## ASSIGNMENT
Starting at the line with "Structures marked on" and going on through the line with "<70,160,107,199> (left, top, right, bottom; pixels)", reproduce each line in the records below exactly and nothing more.

## RECORDS FOR THE TASK

──────

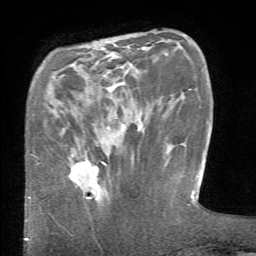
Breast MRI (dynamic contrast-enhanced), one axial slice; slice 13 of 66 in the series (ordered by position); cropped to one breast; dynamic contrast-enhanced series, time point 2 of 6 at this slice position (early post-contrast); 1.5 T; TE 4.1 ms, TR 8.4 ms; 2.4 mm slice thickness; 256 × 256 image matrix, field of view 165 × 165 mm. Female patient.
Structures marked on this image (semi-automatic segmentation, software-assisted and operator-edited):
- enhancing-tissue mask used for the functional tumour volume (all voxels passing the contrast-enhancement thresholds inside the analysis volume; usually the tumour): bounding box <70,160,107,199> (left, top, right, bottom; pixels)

──────

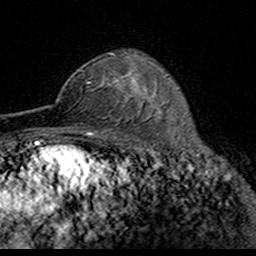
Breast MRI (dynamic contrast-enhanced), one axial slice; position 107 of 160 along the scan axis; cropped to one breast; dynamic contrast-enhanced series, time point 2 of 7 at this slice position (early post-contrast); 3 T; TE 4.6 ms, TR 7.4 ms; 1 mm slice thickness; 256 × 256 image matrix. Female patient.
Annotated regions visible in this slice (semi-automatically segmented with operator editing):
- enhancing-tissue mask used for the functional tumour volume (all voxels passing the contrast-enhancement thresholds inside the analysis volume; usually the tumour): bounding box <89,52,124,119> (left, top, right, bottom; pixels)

──────

## TASK ANSWER
Structures marked on this image (semi-automatic segmentation, software-assisted and operator-edited):
- enhancing-tissue mask used for the functional tumour volume (all voxels passing the contrast-enhancement thresholds inside the analysis volume; usually the tumour): bounding box <70,160,107,199> (left, top, right, bottom; pixels)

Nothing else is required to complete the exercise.